The symptoms of both phases are similar, the difference being that each phase has a different time of onset. Moreover, the mediators responsible for the events of the early phase are different from those responsible for the events of the late phase.
- The early phase occurs within 15 to 20 minutes after contact with allergen. Primary/preformed mediators are responsible for the allergic symptoms that occur during the early phase of type-1 reactions. Among the preformed mediators, histamine plays the most significant role.
Histamine particularly causes bronchial smooth muscle contraction and bronchospasm, vasodilation, and increased mucus secretion by mucus membranes.
- The late phase response occurs 5 to 8 hours after the individual contacts the allergen. Secondary mediators of allergy are responsible for the allergic symptoms that occur during the late phase of allergy. Besides, it takes some hours for mast cells to synthesize the secondary mediators of allergy (arachidonic acid-derived mediators). The principal secondary mediators released by mast cells, during allergy, are prostaglandins and leukotrienes. Leukotrienes and prostaglandins are the principal mediators that cause symptoms that occur during late phase of allergic reactions.
The symptoms of both the early and late phase of allergy are the same, the difference being that the symptoms of the late phase sustain and persist for longer duration.
Histamine and other preformed mediators are responsible for the symptoms of the early phase whereas leukotrienes and prostaglandins (secondary mediators) prolong and sustain the reaction and consequently are responsible for the symptoms of the late phase.
Anaphylaxis, a severe but rare form of type-1 reaction
Anaphylaxis is an extreme, severe, but rare form of allergic reaction. Unlike other type-1 reactions, anaphylaxis is a systemic, severe, life-threatening allergic reaction triggered by allergens present in:
There is that tendency for an individual to develop anaphylaxis when the individual encounters an antigen, which he/she is allergic. Among the commonest causes of anaphylaxis are:
- Drug allergies (e.g. penicillin),
- Food allergies (e.g. fish, eggs, milk, cashews, peanuts)
- Venom in insect bites and sting ( e.g. bee, wasps, ants)
Inhaled allergens such as pollen, house dust, molds, etc rarely, if they ever, cause anaphylaxis.
In contrast to most allergic reactions, which are mainly local tissue responses, anaphylaxis is a systemic (whole-body) reaction that has fatal effects on virtually all body organ systems.
Anaphylaxis occurs immediately (often within seconds or minutes) after exposure to the inducing allergen. During anaphylaxis, tissue mast cells, all over the body, release histamine and other pro-inflammatory mediators into blood (i.e. a systemic release of histamine occurs).
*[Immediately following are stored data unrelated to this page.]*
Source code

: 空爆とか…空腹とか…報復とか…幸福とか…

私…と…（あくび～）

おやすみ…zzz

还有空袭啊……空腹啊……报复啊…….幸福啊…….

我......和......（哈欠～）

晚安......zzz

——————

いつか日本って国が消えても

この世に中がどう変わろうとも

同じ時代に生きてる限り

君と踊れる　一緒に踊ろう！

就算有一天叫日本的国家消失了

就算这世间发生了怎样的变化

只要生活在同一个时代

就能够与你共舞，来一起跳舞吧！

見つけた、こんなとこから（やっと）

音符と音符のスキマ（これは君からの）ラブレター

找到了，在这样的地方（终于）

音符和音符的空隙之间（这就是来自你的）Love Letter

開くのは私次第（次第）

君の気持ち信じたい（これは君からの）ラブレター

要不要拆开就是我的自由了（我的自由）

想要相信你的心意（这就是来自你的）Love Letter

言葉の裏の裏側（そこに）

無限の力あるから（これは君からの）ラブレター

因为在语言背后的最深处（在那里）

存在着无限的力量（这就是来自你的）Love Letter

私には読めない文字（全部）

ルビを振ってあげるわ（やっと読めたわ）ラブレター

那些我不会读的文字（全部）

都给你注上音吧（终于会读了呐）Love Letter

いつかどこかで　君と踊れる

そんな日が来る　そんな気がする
These mediators cause:
- Bronchial smooth muscle contraction and resultant narrowing/tightening of airways (bronchoconstriction)
- Generalized arteriolar dilation which, can result in extensive peripheral pooling of blood, and loss of vasomotor tone (circulatory shock)
Generally, anaphylaxis has fatal effects on the cardiovascular, respiratory, central nervous systems, GIT, and skin.
Anaphylactoid reactions (also called anaphylactic-like reactions) are mast cells degranulation triggered by non-immunological mechanisms. Anaphylactoid reactions occur, following mast cells degranulation in the absence of IgE antibodies. Few drugs such as aspirin and morphine can induce anaphylactoid reactions in sensitive individuals upon first encounter. Unlike typical type-1 reactions, in anaphylactoid reactions, prior exposure and sensitization does not occur and IgE antibodies are not required. Thus, in anaphylactoid reactions, histamine release by mast cells is independent of prior exposure to allergen, sensitization, and IgE antibodies.
However, mast cells release histamine during both reactions, and the signs and symptoms of both reactions are similar since histamine is the principal mediator responsible for both reactions.